> **Görev gereksinimleri**
A) Üretkenlik yazısından bir bölümü aynen yazın: "Daha az çalışıp" sözlerinin geçtiği yerden başlayıp "olarak verimli çalışamıyor." sözlerinden sonra durun.
B) Üretkenlik yazısına göre 5×50 üretkenlik formülünü paylaşan yazar kimdir?

X

İş yaşamında başarıyı hedefleyenler için üretkenliği artırmaya yardımcı yöntemler

Daha az çalışıp daha çok işi bitirdiğiniz bir yaşam hayal edin. Her şey ne kadar güzel olurdu değil mi?

Günümüzde ne yazık ki birçok kişi ya işte önemsiz şeylerle çok vakit kaybediyor ya da önemli işlerle ilgilenirken tam olarak verimli çalışamıyor.

Yazar Brendon Burchard’ın paylaştığı 5×50 üretkenlik formülü, kısa zamanda daha çok iş yapmanıza olanak sağlıyor. Daha yaratıcı ve verimli olmanıza olanak sağlayacak 5×50 formülüne ve verimlilikle ilgili başka etkili yöntemlere göz atmaya ne dersiniz?

> **Verilen bilgiler**
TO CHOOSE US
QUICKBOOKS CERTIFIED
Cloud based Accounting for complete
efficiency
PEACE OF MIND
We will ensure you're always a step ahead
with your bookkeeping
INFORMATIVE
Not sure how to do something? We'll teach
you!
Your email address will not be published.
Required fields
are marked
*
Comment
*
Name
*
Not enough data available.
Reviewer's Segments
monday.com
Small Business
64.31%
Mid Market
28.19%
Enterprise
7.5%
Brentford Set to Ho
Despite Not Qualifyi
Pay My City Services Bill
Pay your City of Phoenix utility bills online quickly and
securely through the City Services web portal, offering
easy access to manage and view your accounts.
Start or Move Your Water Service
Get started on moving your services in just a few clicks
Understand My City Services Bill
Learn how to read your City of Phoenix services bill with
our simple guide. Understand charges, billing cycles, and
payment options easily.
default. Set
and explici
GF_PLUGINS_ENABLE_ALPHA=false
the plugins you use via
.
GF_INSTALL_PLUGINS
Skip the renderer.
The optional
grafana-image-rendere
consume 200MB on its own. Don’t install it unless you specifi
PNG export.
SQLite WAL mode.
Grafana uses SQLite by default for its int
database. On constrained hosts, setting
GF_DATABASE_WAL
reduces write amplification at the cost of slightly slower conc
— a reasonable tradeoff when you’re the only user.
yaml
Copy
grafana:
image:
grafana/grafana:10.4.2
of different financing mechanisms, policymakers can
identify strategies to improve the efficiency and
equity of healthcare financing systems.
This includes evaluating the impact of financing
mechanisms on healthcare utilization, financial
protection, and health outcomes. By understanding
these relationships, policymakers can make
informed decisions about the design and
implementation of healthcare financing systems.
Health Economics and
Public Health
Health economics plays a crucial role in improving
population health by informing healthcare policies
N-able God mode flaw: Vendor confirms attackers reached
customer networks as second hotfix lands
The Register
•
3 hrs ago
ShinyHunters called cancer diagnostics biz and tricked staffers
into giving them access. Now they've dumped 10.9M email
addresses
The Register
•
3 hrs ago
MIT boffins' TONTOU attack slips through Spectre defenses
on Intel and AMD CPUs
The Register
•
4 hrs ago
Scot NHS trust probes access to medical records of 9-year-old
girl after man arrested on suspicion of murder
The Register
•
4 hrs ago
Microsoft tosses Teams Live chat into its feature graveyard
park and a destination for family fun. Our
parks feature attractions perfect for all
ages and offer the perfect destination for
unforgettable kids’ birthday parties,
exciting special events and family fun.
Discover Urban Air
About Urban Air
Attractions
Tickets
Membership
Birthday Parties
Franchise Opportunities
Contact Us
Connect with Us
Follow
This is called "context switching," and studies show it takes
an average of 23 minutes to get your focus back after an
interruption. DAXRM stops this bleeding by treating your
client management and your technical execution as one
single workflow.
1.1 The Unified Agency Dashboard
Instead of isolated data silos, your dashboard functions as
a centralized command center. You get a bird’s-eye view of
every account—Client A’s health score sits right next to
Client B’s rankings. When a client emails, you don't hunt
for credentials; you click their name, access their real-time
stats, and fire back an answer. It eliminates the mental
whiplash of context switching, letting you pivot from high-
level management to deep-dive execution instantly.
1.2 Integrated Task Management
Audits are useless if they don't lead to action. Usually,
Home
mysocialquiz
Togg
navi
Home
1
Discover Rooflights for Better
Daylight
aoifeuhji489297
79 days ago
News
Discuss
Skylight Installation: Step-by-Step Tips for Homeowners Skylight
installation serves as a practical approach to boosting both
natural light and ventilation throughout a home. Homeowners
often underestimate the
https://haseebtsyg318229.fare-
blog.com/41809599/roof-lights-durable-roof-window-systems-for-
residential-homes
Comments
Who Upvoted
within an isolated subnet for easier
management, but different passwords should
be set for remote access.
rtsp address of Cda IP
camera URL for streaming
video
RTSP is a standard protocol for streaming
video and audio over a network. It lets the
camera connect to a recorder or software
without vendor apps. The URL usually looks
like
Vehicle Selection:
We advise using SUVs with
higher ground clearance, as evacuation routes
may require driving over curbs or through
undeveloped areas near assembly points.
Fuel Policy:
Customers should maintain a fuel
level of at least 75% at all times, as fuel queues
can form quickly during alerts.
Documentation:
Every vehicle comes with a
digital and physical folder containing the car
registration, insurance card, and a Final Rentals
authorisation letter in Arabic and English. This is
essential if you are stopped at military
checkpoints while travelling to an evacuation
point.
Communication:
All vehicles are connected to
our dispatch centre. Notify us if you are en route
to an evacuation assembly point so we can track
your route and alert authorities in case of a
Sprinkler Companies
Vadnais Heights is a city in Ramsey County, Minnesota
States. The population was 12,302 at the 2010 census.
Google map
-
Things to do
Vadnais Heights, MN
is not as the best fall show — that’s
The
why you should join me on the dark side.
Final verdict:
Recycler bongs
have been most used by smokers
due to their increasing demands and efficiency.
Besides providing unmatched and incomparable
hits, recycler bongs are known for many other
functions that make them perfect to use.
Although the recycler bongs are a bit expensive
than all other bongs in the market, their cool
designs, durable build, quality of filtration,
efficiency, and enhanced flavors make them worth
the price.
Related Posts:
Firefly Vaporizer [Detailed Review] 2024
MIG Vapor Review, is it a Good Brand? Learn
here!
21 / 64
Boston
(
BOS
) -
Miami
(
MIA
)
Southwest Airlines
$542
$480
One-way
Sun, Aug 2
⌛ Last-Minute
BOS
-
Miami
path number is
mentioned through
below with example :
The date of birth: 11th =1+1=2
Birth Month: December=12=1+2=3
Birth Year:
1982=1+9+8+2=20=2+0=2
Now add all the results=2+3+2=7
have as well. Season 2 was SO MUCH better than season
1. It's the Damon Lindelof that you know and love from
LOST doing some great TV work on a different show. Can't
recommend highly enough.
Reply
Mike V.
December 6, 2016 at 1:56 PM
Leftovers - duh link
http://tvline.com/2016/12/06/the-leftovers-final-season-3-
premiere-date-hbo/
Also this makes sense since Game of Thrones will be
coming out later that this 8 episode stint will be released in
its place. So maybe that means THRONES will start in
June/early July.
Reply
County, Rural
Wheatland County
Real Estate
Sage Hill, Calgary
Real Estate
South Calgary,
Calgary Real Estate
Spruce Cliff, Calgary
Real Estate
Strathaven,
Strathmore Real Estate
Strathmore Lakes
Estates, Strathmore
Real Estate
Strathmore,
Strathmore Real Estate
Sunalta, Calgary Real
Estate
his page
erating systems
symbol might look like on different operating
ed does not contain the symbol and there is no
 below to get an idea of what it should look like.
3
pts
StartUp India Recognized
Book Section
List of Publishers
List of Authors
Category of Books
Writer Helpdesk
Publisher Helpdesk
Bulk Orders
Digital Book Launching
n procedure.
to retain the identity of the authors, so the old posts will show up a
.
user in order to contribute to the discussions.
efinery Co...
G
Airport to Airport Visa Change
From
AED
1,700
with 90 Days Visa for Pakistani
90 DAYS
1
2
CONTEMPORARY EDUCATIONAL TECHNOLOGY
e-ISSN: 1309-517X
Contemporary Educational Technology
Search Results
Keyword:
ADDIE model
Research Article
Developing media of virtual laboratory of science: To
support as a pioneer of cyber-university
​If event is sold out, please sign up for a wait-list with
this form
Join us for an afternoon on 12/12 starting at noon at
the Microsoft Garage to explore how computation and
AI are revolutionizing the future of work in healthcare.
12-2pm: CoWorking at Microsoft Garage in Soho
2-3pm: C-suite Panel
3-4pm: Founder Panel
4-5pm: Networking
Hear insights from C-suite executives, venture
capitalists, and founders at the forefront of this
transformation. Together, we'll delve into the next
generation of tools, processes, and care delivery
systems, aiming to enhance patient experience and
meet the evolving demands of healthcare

> **Verilen yanıtlar**
A)
Daha az çalışıp daha çok işi bitirdiğiniz bir yaşam hayal edin. Her şey ne kadar güzel olurdu değil mi?

Günümüzde ne yazık ki birçok kişi ya işte önemsiz şeylerle çok vakit kaybediyor ya da önemli işlerle ilgilenirken tam olarak verimli çalışamıyor.

B) Brendon Burchard.